A young girl – about 12 or 13 – stands in a garden proudly holding a cat. The cat is black, a little bit fluffy and has one paw curled in protectively towards the girl’s chest. A second paw rests gently on the girl’s arm. The cat stares right at the camera, its expression catlike, ie inscrutable. The girl’s grin is wide. She is happy. She looks like she’s in the middle of giving the cat a comforting scratch under its chin. Her brown hair is curly, and she wears glasses with the top rim darker than the bottom rim. Her cardigan is dark-coloured but her long check blouse is mostly white, and her pleated skirt is light-coloured too. She is probably wearing ankle socks and t-bar shoes, but the photograph doesn’t show us – so I imagine she does in absence of knowing the truth.
She is in the garden displaying the cat for whoever is taking the photo – someone I don’t know. I don’t know the girl either, as I found the black-and-white photograph at a car boot sale. It was among a pile of other forgotten photos, some bearing the sepia-stains of time. Images that promised me what I love: a glimpse into someone else’s life. If you leave the curtains of your front room windows open at night time I will not look away out of politeness. The yellow light is an invitation: take a peek at how we live our lives.
I can’t remember exactly where the car boot sale was, but I think it was Middleton. I was drawn to this photo because I believed it was taken somewhere in America. It’s most likely from the late 1940s or early 1950s, a postwar era that to me has always held an earthy glamour. As though I forget that this young girl may have lived through a terrible world war. She may barely remember it, perhaps she never paid any attention to the news reports or the radio bulletins. Or maybe her father fought in the war. Maybe her grandfather fought in the war. Maybe her family was forever scarred by it, by loss, by violence, by futility, by anger. Or maybe she knew no one who was connected to it, or she felt that the war was out there somewhere too far away to touch; too far away to be real.
War like this – doesn’t it always feel somewhat unreal? The wet mud of the battlefields, the death-cries, the geysers of earth as shells smash into the ground. The rattle of a tin cup attached to a dirty pack on a teenager’s back. These images all feel purely cinematic. Today I listened to a podcast about Iran and the US, and then another about the European Union, and the rips in the yellow-starred blue flag being torn by far-right groups. With the formation of the EU, out of the unthinkable came an attempt at unity, held together by the belief that if you wade past the anger and distrust you will find all humans want is to be united. But we know that is untrue. Some people fear the other and want to fear the other. They want to wrest power out of some people’s hands, want to inflict violence on their neighbours. Teach them a lesson: You are not like us and I am watching you.
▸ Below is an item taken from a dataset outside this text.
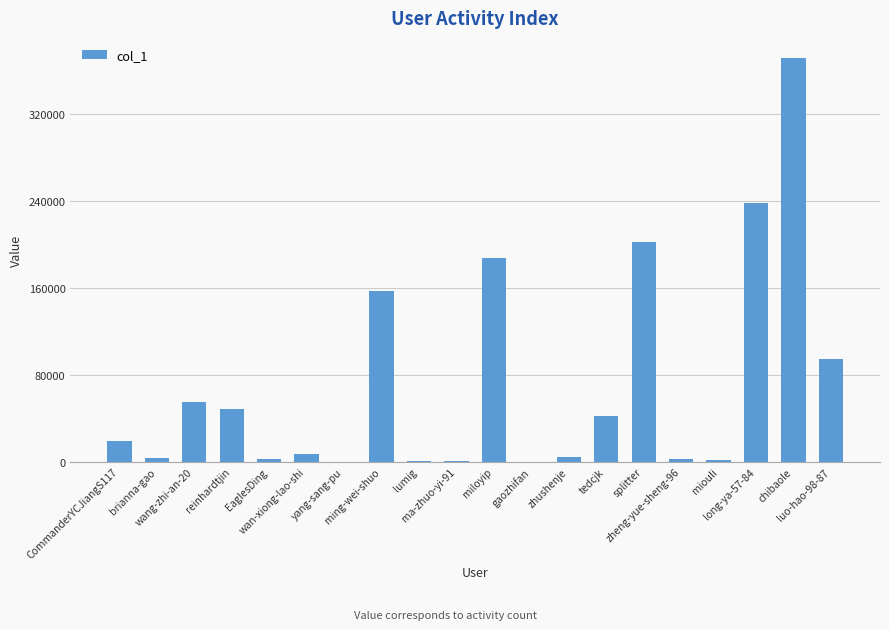

What is the maximum value shown in the chart?

371605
The fact the girl in the photograph is holding a cat makes me wonder why I was so drawn to it that I was willing to spend money – a euro? 50 cent? – on it. I call myself a ‘dog person’, as if it is necessary to uphold a binary when it comes to my emotional attachment to furred creatures. But why do I say I dislike cats and call myself a dog person? I must think it says something about me if I prefer dogs to cats. That one group of four-legged animals is more dear to me than another. That dogs are kinder, softer, milder. More loyal. Not likely to eat my face off if I die in my house with just them locked inside with me. As though a dog would pick up the phone with his left paw and dial 999 and give the correct address.
I have chosen to believe that cats are not like dogs – that cats are cold, that they do not need me, that they will spurn my attempts to love them. That they are worthy of my distrust. But I do not really know what dogs or cats or like; I do know that much of my feelings towards them seem to be driven by how lovable the animal might think I am. By saying that I am a dog person, I am trying to say that I am loving and loyal and deserve an animal like that. That a dog is so pure it will still love me despite my many and varied flaws. Or I might just believe that dogs are stupid and ignore people’s faults and that cats are the smarter ones.
Even though I know all this is most likely bullshit, there’s still some comfort in believing it.
The copy of the photograph of the girl is in a white frame. It’s a copy because I wanted to make some postcard art for my friend V’s exhibition over a decade ago. I took four pieces of card – orange, pink, purple and gold glitter. I didn’t know what the hell I was doing but I did know one thing: I wanted to bring some colour to this black and white moment. To inject something fantastical into this ordinary shutter-snapped millisecond of the past. The sheets of card were sliced into small strips with a stanley knife, and the strips were laid down to surround the girl and her cat in this order: orange, pink, purple, gold glitter. Like a half-cut wonky rainbow they surround the girl. Rays of strange light shining on her – or emitting from her, take your pick.
A young girl with a multi-coloured aura.
I keep the image framed because I love looking at the stranger’s pose – her happiness, her simple joy. She holds the cat. She smiles. She does not know that this photograph will end up reconstructed by someone she would never meet in another country. And perhaps she would hate what I have done with it. She sits up there, on top of a cabinet I got in a charity shop, overlooking my front room. She smiles and holds the cat. We should have no connection yet we do. Two strangers, and a black cat.